A slight spark of curiosity flashed through his eyes before he nodded. "Sure can do. My organization attracts outcasts just like you. We get to borrow your talents, and we'll put some resources on your case."
Scratching the underside of his chin, Denji proceeded to pretend he had options. "Just answer some questions for me and I'll join ya."
The man nodded.
"You ever heard of Public Safety or Makima?"
"Can't say I have."
"Heard of any devils recently or someone calling themselves Power?"
The man blew out a puff of smoke and again shook his head.
"Kay. Will I get normal fucking clothes?"
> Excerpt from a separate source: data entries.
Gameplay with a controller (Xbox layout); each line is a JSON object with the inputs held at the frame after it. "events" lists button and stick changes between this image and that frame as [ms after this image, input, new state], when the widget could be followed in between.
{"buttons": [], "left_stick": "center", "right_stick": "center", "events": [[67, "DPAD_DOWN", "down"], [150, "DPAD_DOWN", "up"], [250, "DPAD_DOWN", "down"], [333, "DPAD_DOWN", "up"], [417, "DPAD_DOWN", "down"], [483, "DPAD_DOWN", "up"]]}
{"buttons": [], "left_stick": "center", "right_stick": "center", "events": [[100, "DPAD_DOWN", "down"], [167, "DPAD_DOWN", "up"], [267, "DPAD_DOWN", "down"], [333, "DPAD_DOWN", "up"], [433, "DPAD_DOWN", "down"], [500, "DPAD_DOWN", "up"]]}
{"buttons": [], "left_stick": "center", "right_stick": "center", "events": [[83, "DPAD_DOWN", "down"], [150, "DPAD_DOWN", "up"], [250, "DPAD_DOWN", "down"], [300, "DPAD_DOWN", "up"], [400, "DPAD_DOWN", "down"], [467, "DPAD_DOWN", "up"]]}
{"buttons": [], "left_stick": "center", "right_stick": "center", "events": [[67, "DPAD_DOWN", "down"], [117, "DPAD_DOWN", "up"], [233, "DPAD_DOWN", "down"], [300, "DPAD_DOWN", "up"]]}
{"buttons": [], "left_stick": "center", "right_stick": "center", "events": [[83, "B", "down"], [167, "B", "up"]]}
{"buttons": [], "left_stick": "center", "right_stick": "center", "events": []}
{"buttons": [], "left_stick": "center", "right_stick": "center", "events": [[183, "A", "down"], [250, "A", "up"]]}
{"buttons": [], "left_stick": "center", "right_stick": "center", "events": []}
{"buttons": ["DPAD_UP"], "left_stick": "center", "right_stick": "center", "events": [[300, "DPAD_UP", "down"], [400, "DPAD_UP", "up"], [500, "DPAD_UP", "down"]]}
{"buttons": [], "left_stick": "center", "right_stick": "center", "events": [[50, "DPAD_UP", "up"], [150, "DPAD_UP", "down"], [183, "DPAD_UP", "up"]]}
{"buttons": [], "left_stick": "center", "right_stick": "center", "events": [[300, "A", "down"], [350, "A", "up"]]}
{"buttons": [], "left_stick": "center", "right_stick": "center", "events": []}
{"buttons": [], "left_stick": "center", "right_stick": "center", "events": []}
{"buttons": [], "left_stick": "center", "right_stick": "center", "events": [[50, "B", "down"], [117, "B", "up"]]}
The man paused for a second before throwing his head back in a mixed coughing fit and raucous laughter, only returning after a few seconds to return Denji's expectant stare. "Yeah, don't need to worry about that. We can burn them for you too if you want."
"I'll play along. Name's Denji."
Gripping Denji's hands fiercely without a hint of fear, the man responded. "Glad to have you on the team. Name's Giran."
It's a rarity that his tremors last so long. That was the first warning Sasaki Mirai had that something interfered with the earlier use of his quirk that day. Using them on average high school delinquents isn't exactly a good use of his foresight, but using them on a high school delinquent that witnesses report being dropped down through a door that appeared out of thin air and returned into thin air was the exact reason why every detective in the city cried when he decided to be a hero. But even so, his ironclad memory barely retained anything from the prophecy besides the utter carnage. Perhaps a hazardous memetic based quirk?
"You are far more a detective than a hero you know, why not do that?"
Taking off his glasses for a second, Sasaki carefully wiped every inch of the surface meticulously with his limited edition All Might microfiber. His subconscious always chided himself, but he was sure it was never so… direct. Wiping off the last speck of dust Sasaki returned his attention to the Sports Festival playing on one of the monitors to his right. Normally episodes from his favorite comedies would be blasted as he worked his paperwork, but he had been keen to see how well Toshinori's successor would live up to his expectations.
"I don't see your fascination with the guy, his ending's a riot, sure… but there are just so many better options out there."
Sasaki stood up. Was he losing it? Damnit, he should have known something was off when his foresight was so muddied and frantic and how absolutely wrong was with him after his vision. His hands were shaking. His quirk doesn't do that to him, a couple of weeks' worth of precognition simply isn't enough to take this much out of him. Was it that boy? Shit, did the league catch onto his snooping?
"I have got to say, I planned on staying where I was already. But this world is just too good not to, the future just repeats and repeats and repeats and repeats and REPEATS from where I'm from."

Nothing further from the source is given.